Immunoprecipitation and electrophoresis
Tissues were Dounce homogenized (10 strokes) in ice-cold lysis buffer [1% (v/v) Triton X-100, 150 mm EDTA, 10% (v/v) glycerol, 50 mm Tris–HCl, pH 8.0] containing 1× general protease inhibitor cocktails (Sigma-Aldrich, St. Louis, MO). The lysates were transferred to microcentrifuge tubes and further solubilized for 30 min at 4°C. The detergent extracts (supernatants) were collected by centrifugation at 15,000 × g for 15 min at 4°C, and protein concentration was determined for sample aliquots using bicinchoninic acid (BCA) protein assay reagents (Pierce Chemical, Rockford, IL). The detergent extracts were then precleared with 50 μl of mixed slurry of protein A-Sepharose and protein G-Sepharose (1:1) (Amersham Biosciences, NJ) twice, each for 30 min at 4°C. Detergent extracts were mixed with 1 μg of rabbit anti-α7 antiserum (H302, Santa Cruz Biotechnology, Santa Cruz, CA) and incubated at 4°C overnight with continuous agitation. Protein A-Sepharose and protein G-Sepharose mixtures (50 μl) were added and incubated at 4°C for 1 hr. The beads were washed four times with ice-cold lysis buffer containing protease inhibitors. Laemmli sample buffer eluates were resolved by SDS-PAGE. Proteins were transferred onto Hybond ECL nitrocellular membranes (Amersham Biosciences, NJ). The membranes were blocked with TBST buffer [20 mm Tris–HCl, pH 7.6, 150 mm NaCl, and 0.1% (v/v) Tween 20 containing 2% (w/v) nonfat dry milk for at least 2 hr and incubated with rat monoclonal anti-β2 antibody (mAb270; Santa Cruz) or rabbit anti-α7 antiserum (H302), respectively, at 4°C overnight. After three washes in TBST, the membranes were incubated with goat anti-rat or goat anti-rabbit secondary antibodies (1:10,000) (Pierce Chemical, Rockford, IL) for 1 hr and washed. The bound antibodies were detected with SuperSignal chemiluminescent substrate (Pierce Chemical, Rockford, IL).

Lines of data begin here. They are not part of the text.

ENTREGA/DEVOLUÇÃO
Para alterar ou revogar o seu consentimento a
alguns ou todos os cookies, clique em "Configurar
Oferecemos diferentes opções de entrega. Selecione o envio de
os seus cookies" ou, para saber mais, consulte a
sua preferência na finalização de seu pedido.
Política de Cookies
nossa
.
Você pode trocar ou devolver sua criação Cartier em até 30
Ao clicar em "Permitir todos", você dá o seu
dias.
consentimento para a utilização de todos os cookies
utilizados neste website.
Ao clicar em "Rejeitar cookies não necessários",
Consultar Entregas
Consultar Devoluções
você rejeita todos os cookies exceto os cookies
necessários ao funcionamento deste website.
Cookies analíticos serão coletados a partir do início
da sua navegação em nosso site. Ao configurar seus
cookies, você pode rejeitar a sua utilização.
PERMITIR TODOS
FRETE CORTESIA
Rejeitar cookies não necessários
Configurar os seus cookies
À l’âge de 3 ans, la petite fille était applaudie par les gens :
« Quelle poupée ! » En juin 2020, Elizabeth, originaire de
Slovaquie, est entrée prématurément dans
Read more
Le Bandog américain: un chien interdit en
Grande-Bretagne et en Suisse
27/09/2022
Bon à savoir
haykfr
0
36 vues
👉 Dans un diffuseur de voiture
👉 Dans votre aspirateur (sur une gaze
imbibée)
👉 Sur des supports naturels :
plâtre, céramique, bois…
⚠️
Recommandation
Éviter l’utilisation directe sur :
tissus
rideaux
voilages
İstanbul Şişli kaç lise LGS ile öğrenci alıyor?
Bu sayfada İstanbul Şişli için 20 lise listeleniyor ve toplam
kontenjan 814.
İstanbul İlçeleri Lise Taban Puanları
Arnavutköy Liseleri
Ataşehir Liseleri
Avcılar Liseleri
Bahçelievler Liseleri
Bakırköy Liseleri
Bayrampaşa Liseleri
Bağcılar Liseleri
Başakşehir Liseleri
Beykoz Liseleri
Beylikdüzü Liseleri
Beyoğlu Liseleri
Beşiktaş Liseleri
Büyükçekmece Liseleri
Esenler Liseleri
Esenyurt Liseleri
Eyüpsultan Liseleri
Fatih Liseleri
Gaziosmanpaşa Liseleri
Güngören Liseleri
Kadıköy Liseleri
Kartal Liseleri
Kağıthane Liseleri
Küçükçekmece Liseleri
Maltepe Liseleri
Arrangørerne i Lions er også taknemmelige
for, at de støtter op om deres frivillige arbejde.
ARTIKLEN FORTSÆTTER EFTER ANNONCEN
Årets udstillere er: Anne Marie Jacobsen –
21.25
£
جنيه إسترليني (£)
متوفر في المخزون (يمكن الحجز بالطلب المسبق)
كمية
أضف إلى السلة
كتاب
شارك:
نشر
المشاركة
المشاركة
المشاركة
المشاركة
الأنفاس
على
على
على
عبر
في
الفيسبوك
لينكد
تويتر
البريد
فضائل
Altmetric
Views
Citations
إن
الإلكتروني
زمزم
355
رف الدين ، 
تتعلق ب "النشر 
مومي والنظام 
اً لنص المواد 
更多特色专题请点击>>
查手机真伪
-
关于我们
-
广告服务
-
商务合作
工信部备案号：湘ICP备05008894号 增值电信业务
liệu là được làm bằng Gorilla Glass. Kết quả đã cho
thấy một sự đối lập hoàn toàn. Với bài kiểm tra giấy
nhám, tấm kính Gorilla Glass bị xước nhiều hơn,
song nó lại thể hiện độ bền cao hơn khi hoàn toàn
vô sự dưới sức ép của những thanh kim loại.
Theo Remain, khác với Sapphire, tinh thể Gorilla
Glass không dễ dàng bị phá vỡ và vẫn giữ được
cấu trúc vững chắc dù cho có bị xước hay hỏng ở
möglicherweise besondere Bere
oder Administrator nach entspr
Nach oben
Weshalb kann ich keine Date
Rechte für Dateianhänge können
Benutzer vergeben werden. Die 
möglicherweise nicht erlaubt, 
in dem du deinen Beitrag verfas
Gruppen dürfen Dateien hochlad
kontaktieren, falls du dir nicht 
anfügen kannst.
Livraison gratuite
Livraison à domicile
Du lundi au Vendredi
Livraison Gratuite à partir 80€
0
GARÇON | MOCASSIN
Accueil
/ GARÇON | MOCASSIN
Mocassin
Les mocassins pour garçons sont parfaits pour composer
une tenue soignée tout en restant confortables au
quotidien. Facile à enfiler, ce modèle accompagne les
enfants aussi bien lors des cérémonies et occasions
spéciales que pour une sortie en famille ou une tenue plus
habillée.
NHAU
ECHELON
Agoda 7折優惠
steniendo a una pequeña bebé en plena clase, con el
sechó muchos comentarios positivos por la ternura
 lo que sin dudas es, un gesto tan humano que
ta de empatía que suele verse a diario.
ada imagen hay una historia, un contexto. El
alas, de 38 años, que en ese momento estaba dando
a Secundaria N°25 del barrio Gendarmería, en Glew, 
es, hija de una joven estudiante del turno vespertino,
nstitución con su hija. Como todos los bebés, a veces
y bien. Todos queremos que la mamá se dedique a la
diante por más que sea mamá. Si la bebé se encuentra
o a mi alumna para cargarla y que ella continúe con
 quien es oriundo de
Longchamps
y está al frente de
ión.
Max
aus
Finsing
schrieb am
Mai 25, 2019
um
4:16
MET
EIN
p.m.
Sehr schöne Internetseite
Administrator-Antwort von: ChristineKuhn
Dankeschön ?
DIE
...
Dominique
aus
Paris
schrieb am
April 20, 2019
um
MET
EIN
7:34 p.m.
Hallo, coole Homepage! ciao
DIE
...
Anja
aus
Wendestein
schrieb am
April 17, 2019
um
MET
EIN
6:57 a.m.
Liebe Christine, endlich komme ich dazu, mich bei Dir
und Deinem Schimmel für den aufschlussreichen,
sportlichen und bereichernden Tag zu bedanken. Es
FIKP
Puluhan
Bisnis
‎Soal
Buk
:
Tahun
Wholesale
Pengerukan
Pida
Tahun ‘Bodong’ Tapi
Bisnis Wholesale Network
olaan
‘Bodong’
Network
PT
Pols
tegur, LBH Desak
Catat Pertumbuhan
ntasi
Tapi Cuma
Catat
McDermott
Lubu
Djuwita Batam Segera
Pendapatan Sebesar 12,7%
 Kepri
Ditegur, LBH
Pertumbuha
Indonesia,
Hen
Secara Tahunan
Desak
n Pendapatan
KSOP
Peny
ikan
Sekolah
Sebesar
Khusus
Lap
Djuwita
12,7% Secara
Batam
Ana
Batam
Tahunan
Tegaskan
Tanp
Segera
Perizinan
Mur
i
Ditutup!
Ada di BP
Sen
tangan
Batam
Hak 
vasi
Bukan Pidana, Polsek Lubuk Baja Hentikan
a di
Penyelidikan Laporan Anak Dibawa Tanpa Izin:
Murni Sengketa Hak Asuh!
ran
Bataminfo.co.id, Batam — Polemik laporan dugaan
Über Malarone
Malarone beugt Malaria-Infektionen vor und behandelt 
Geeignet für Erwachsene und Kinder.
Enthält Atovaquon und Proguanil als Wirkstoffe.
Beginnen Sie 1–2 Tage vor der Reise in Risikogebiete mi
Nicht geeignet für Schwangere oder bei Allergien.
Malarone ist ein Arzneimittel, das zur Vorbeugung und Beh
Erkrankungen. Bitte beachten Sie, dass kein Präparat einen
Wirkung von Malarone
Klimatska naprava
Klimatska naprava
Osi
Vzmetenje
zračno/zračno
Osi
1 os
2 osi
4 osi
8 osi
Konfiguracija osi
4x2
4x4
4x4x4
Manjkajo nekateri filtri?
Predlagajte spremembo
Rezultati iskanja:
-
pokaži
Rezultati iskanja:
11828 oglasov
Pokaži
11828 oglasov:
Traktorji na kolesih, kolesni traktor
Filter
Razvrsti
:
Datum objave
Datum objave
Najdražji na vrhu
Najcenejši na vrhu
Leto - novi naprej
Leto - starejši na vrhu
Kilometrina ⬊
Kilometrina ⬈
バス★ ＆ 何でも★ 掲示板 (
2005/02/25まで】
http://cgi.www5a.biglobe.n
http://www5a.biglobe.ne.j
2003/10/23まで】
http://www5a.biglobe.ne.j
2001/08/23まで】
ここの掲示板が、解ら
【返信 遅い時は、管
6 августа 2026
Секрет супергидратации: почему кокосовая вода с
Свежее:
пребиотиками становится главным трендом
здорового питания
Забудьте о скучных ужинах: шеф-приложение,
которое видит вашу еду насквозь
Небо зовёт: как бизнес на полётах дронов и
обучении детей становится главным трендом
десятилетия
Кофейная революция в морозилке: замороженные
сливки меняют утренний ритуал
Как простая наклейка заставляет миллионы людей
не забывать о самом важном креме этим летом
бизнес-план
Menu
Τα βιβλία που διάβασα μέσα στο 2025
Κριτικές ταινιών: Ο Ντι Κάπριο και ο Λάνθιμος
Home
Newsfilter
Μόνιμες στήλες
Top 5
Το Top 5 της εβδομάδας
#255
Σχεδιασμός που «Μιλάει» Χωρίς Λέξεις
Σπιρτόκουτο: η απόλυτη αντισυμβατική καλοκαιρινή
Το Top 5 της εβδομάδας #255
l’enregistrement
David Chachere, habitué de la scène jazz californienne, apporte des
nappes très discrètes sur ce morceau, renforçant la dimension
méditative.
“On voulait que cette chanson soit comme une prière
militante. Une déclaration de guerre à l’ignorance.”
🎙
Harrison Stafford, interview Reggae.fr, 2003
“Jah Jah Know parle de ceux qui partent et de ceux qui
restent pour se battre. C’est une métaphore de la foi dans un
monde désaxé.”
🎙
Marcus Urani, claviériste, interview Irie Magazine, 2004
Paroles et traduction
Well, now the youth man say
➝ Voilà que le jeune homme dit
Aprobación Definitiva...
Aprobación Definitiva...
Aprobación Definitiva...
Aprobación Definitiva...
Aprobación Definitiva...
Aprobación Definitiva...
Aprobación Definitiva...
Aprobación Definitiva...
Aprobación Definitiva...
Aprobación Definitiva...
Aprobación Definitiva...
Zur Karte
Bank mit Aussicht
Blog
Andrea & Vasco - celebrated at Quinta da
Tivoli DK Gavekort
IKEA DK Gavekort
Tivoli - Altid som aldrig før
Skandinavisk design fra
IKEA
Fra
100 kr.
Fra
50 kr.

Aβ 1–42 peptides were analyzed with electrophoresis to test the exact form of oligomer during aggregation state. Pre-cast 10-20% SDS-polyacrylamide Tris-Tricine gels (Bio-Rad, Hercules, CA) or 16% Tris-Tricine gels in the presence or absence of SDS or Urea 8M were used. 100 μg of Aβ1-42 per sample was resuspended with 4X Tricine loading buffer. Aβ1-42 samples dissolved with water or DMSO were aggregated for 2 hr before loaded.
All data were presented as mean ± standard error (SE). Statistical comparisons using Student’s t-test (independent or paired) were performed with Origin 5.0 (Microcal Software, Inc., Northampton, MA). p values less than 0.05 were considered statistically significant.